The problem: Output each entry exactly; skip nothing.

Given records:

===============

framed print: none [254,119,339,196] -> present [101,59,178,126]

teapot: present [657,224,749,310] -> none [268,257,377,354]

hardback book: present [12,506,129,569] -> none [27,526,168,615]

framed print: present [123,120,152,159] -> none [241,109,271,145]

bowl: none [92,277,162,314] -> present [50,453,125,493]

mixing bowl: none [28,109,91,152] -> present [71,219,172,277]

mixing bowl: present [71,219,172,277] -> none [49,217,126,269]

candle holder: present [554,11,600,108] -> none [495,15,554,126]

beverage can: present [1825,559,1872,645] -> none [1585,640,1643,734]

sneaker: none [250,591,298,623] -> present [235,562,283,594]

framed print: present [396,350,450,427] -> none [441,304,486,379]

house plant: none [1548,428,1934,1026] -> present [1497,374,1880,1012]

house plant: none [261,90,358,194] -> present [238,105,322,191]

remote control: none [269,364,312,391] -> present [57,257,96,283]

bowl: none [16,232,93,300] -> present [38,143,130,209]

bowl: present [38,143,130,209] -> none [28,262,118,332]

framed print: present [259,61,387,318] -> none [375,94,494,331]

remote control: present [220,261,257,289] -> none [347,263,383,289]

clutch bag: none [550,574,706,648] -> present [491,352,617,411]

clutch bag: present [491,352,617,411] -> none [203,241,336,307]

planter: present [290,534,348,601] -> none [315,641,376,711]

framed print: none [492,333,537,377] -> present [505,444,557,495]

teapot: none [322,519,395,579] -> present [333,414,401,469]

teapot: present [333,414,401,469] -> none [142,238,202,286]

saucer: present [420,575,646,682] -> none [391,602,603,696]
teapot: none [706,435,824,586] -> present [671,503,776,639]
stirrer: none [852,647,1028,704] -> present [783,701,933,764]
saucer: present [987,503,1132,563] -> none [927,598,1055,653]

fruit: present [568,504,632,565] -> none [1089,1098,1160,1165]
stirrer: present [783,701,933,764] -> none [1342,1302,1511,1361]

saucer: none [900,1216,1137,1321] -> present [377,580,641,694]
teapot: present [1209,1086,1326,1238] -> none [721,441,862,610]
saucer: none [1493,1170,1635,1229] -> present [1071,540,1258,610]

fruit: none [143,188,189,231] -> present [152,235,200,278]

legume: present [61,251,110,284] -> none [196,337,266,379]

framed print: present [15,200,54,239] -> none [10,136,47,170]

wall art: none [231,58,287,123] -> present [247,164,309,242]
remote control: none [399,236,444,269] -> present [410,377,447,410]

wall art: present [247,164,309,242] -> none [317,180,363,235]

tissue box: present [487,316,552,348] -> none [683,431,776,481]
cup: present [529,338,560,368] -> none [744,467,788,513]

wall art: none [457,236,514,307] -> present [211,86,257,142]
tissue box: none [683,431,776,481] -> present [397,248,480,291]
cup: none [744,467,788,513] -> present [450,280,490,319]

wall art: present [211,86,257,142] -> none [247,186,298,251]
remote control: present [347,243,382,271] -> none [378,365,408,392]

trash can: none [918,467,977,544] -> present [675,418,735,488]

===============

Written response:
framed print: none [254,119,339,196] -> present [101,59,178,126]

teapot: present [657,224,749,310] -> none [268,257,377,354]

hardback book: present [12,506,129,569] -> none [27,526,168,615]

framed print: present [123,120,152,159] -> none [241,109,271,145]

bowl: none [92,277,162,314] -> present [50,453,125,493]

mixing bowl: none [28,109,91,152] -> present [71,219,172,277]

mixing bowl: present [71,219,172,277] -> none [49,217,126,269]

candle holder: present [554,11,600,108] -> none [495,15,554,126]

beverage can: present [1825,559,1872,645] -> none [1585,640,1643,734]

sneaker: none [250,591,298,623] -> present [235,562,283,594]

framed print: present [396,350,450,427] -> none [441,304,486,379]

house plant: none [1548,428,1934,1026] -> present [1497,374,1880,1012]

house plant: none [261,90,358,194] -> present [238,105,322,191]

remote control: none [269,364,312,391] -> present [57,257,96,283]

bowl: none [16,232,93,300] -> present [38,143,130,209]

bowl: present [38,143,130,209] -> none [28,262,118,332]

framed print: present [259,61,387,318] -> none [375,94,494,331]

remote control: present [220,261,257,289] -> none [347,263,383,289]

clutch bag: none [550,574,706,648] -> present [491,352,617,411]

clutch bag: present [491,352,617,411] -> none [203,241,336,307]

planter: present [290,534,348,601] -> none [315,641,376,711]

framed print: none [492,333,537,377] -> present [505,444,557,495]

teapot: none [322,519,395,579] -> present [333,414,401,469]

teapot: present [333,414,401,469] -> none [142,238,202,286]

saucer: present [420,575,646,682] -> none [391,602,603,696]
teapot: none [706,435,824,586] -> present [671,503,776,639]
stirrer: none [852,647,1028,704] -> present [783,701,933,764]
saucer: present [987,503,1132,563] -> none [927,598,1055,653]

fruit: present [568,504,632,565] -> none [1089,1098,1160,1165]
stirrer: present [783,701,933,764] -> none [1342,1302,1511,1361]

saucer: none [900,1216,1137,1321] -> present [377,580,641,694]
teapot: present [1209,1086,1326,1238] -> none [721,441,862,610]
saucer: none [1493,1170,1635,1229] -> present [1071,540,1258,610]

fruit: none [143,188,189,231] -> present [152,235,200,278]

legume: present [61,251,110,284] -> none [196,337,266,379]

framed print: present [15,200,54,239] -> none [10,136,47,170]

wall art: none [231,58,287,123] -> present [247,164,309,242]
remote control: none [399,236,444,269] -> present [410,377,447,410]

wall art: present [247,164,309,242] -> none [317,180,363,235]

tissue box: present [487,316,552,348] -> none [683,431,776,481]
cup: present [529,338,560,368] -> none [744,467,788,513]

wall art: none [457,236,514,307] -> present [211,86,257,142]
tissue box: none [683,431,776,481] -> present [397,248,480,291]
cup: none [744,467,788,513] -> present [450,280,490,319]

wall art: present [211,86,257,142] -> none [247,186,298,251]
remote control: present [347,243,382,271] -> none [378,365,408,392]

trash can: none [918,467,977,544] -> present [675,418,735,488]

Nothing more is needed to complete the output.